To examine the role of Shp2 during ingWAT pre-adipocyte differentiation, siRNA was used to knock-down the expression of Shp2. The results demonstrated that Shp2 knockdown resulted in increased lipid accumulation throughout differentiation (Fig. 5A). Additionally, Shp2 siRNA significantly inhibited both the mRNA and protein expression of Shp2 at day 9 post-induction (P<0.05 and P<0.001; Fig. 5B-D). Triglyceride levels were also significantly increased (P<0.001; Fig. 5E) and there were significant increases in the mRNA levels of adipogenic markers (P<0.01; Fig. 5F). Analysis of protein expression confirmed the adipogenic effects of Shp2 knockdown. PPARγ, Cebpα and adiponectin protein levels were significantly increased at differentiation day 9 in the Shp2 knockdown group compared with the NC group (P<0.05; Fig. 5G and H). Although the protein expression levels of leptin increased following Shp2 knockdown, this was not statistically significant. Furthermore, the expression of β-catenin, a protein involved in the Wnt signaling pathway, was significantly reduced in the Shp2 knockdown group compared with the NC group (P<0.05; Fig. 5G and H).
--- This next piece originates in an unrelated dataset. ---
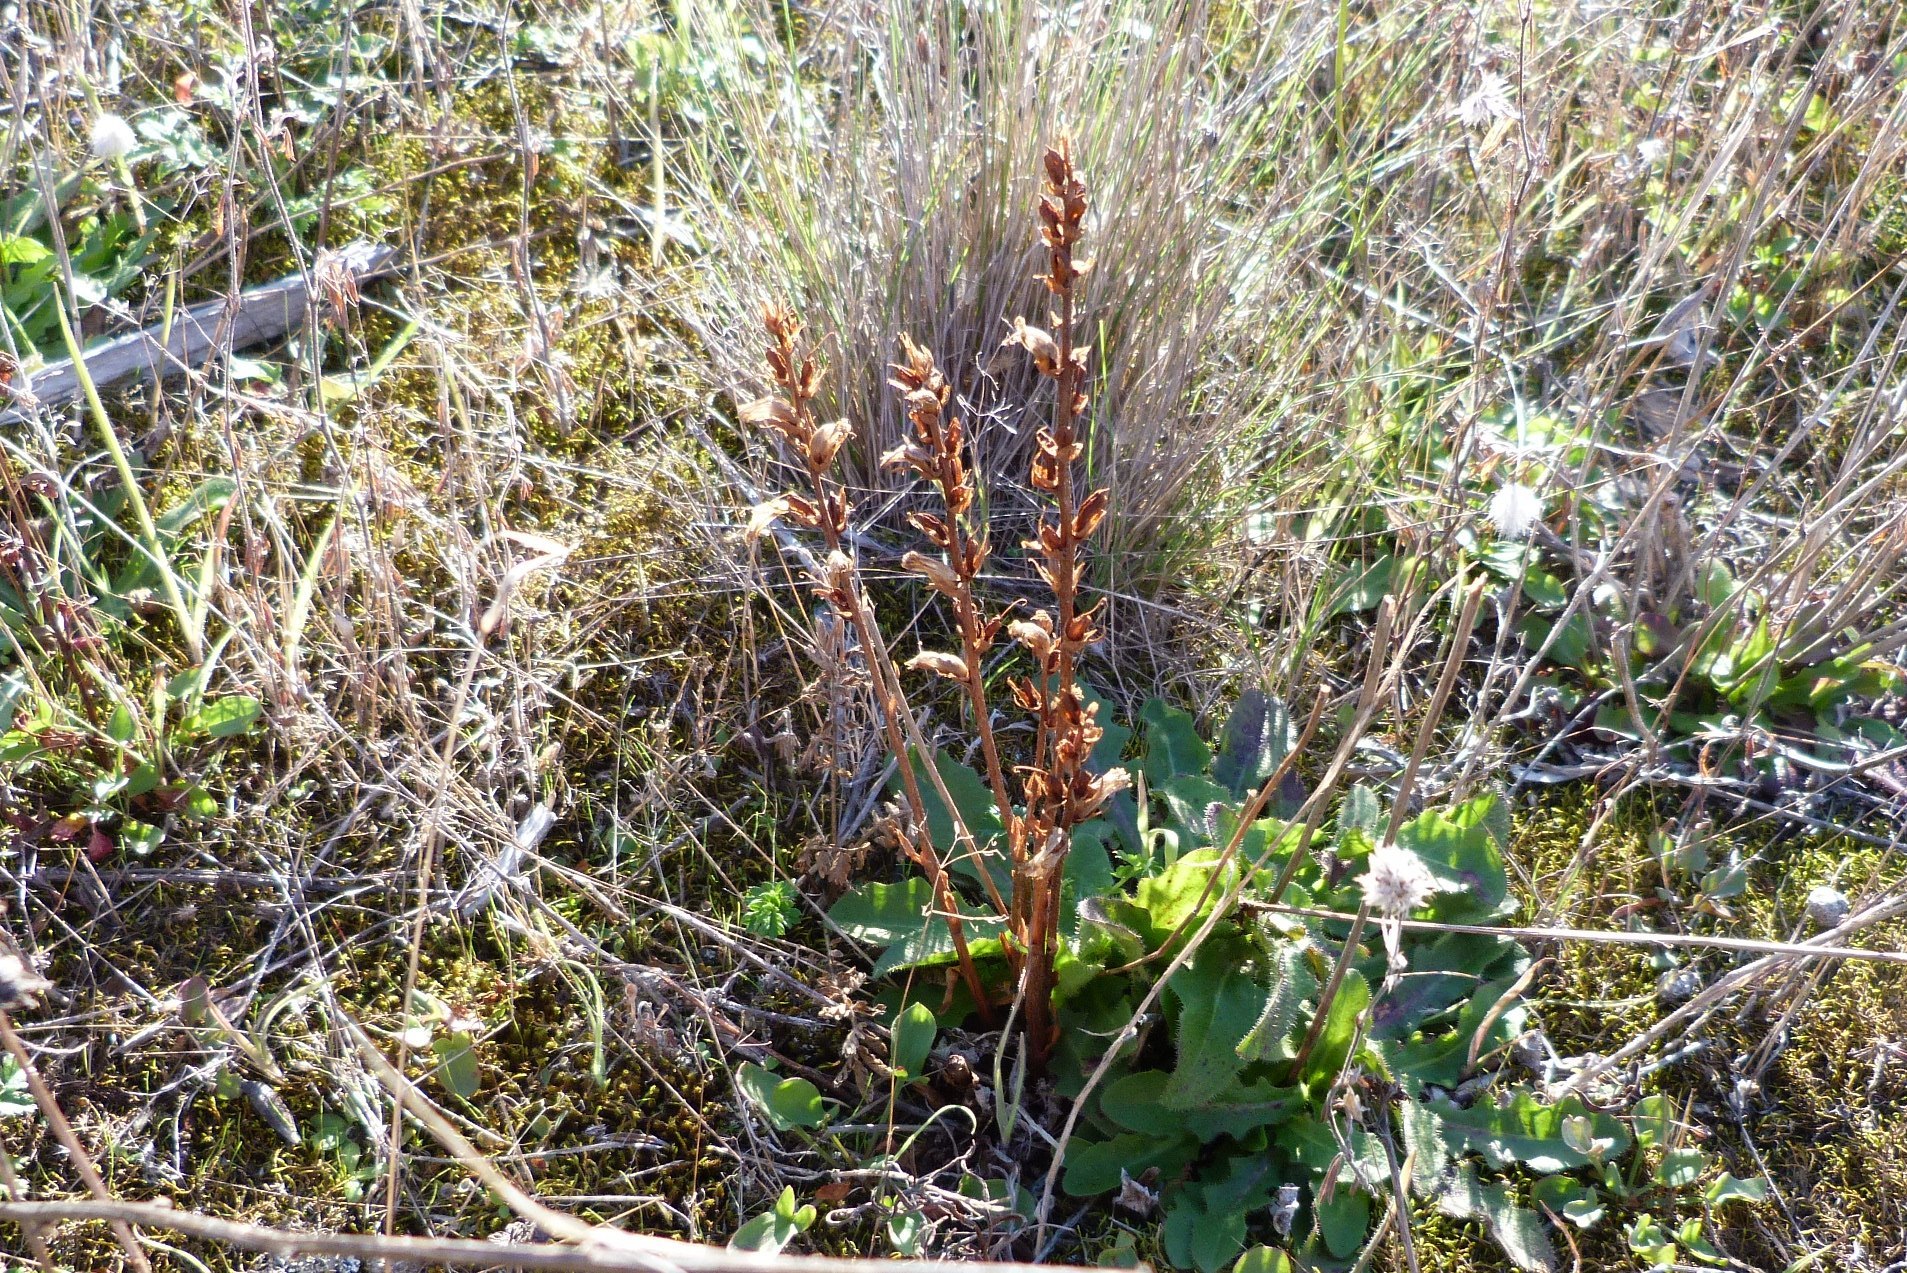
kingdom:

Furthermore, similar experiments were carried out in ingWAT pre-adipocytes in the presence of the Shp2 inhibitor, SHP099, in the induction medium at different time points. IngWAT pre-adipocytes were treated with different concentrations of SHP099, and cell viability was measured using CCK-8 assays, with the results showing that cell viability decreased with increasing SHP099 concentration (Fig. 6A). The optimal protective effect was conferred by 10 µM, so this concentration was selected for subsequent experiments. As presented in Fig. 6B-F, SHP099 had a significantly positive effect on cellular lipid accumulation (P<0.001; Fig. 6B and C) and significantly increased the mRNA and protein levels of adipogenic markers compared with the NC group (P<0.05; Fig. 6D-F). Moreover, the protein expression of β-catenin was decreased significantly compared with that in the NC group (P<0.05; Fig. 6E and F). These results suggested that knockdown or inhibition of Shp2 promoted ingWAT adipocyte differentiation, and these adipogenic effects may be mediated by the Wnt/β-catenin signaling.
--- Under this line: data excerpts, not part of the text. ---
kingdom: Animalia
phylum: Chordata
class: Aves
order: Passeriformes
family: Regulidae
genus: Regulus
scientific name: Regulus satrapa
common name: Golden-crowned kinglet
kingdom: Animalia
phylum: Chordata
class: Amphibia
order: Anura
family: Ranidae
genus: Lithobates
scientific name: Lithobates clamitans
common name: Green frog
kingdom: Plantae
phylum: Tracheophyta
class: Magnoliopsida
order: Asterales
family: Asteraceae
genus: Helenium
To determine whether the Wnt/β-catenin signaling pathway was involved in the effects of Shp2 on pre-adipocyte differentiation, a small-molecule inhibitor of the Wnt/β-catenin pathway, PNU-74654 (28,29), was used to test this hypothesis. The pre-adipocytes were treated with different concentrations for 24 h, cell viability was measured using CCK-8 assays. When the concentration reached 10 µM, cell viability was not significantly affected, and an optimal concentration of 10 µM was selected for subsequent experiments (Fig. 7A). Shp2 was overexpressed in ingWAT pre-adipocytes using lentiviral transduction. At day 9 of differentiation, lipid accumulation markedly decreased in the Shp2-overexpressing cells (Fig. 7B). Moreover, the triglyceride levels of Shp2-overexpressing adipocytes were significantly reduced compared with the vector group (P<0.01; Fig. 7C). Furthermore, the overexpression of Shp2 decreased the mRNA and protein levels of adipogenic markers (P<0.05; Fig. 7D-F), while the protein expression level of β-catenin was significantly upregulated (P<0.05; Fig. 7E and F). These results suggested that Shp2 may suppress adipocyte differentiation through the Wnt/β-catenin pathway. Next, PNU-74654 was added to the inducing medium at different time points, and the protein expression of β-catenin was significantly decreased compared with the Shp2 overexpression group (P<0.05; Fig. 7E and F). As presented in Fig. 7B, Shp2-overexpressing adipocytes treated with PNU-74654 displayed markedly increased lipid accumulation. In addition, triglyceride levels were also significantly increased compared with the Shp2 overexpression group (P<0.01; Fig. 7C). Furthermore, the mRNA and protein expression of adipogenic markers were significantly increased compared with the Shp2 overexpression group following treatment with PNU-74654 (P<0.05; Fig. 7D-F). These results suggested that Shp2 suppressed ingWAT adipocyte differentiation by activating the Wnt/β-catenin signaling pathway.